- [Text shown]:

The Bulls must now decide if they want to match the three-year offer sheet that the Houston Rockets gave Omer Asik last week. The deal, which is expected to be around $25 million, including almost a $15 million cap hit in the final year, would be tough for the Bulls to swallow. But Bulls general manager Gar Forman repeatedly has stated that he would like to keep Asik. He will have three days to decide whether to match starting Wednesday.
What Hinrich's arrival means in the short term is that the Bulls probably will decline to match C.J. Watson's team option for $3.2 million. Watson was ineffective in the postseason and struggled with injuries down the stretch after playing solidly in place of Rose for much of the year.
The Bulls also must decide whether to bring back Kyle Korver or Ronnie Brewer. Both players have contracts that are not fully guaranteed. Korver, a veteran sharpshooter, is the safer bet to return, but his status remains in flux as the Bulls figure out exactly how the numbers get crunched.

- [Record excerpts]:
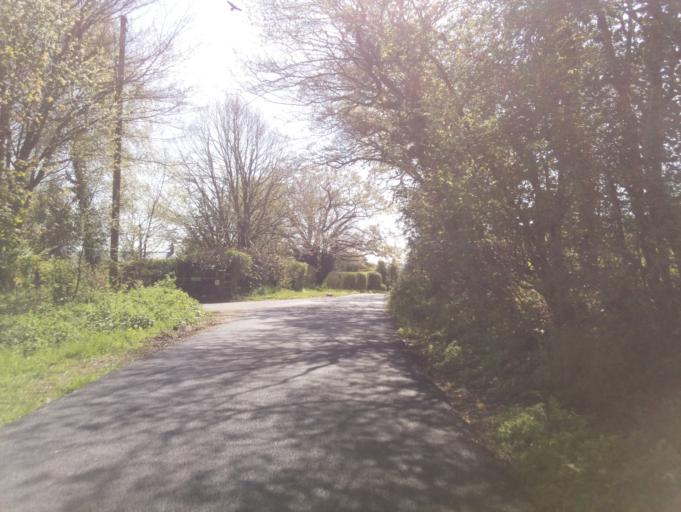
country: GB
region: Wales
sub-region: Monmouthshire
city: Llangwm
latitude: 51.7473
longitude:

- [Given problem 1]:
Rewrite the Bulls roster article from "What Hinrich's arrival" to "of the year.", changing "postseason" to "playoffs".
- [Given problem 2]:
According to the Bulls roster article, how much is C.J. Watson's team option worth?
- [Given problem 3]:
Continue the article about the Bulls' roster decisions from its final sentence.

- [Task response 1]:
What Hinrich's arrival means in the short term is that the Bulls probably will decline to match C.J. Watson's team option for $3.2 million. Watson was ineffective in the playoffs and struggled with injuries down the stretch after playing solidly in place of Rose for much of the year.

- [Task response 2]:
$3.2 million.

- [Task response 3]:
Depending on the corresponding roster moves, the Bulls likely will have to fill the rest of their roster out with small-salaried players. However, Forman mentioned on draft night that the Bulls would be making basketball decisions this summer, not financial ones.
No matter what the organization decides to do, what's clear is that the Bulls will be in the luxury tax this year as they continue to fill out their roster and try to contend without Rose for much of the season.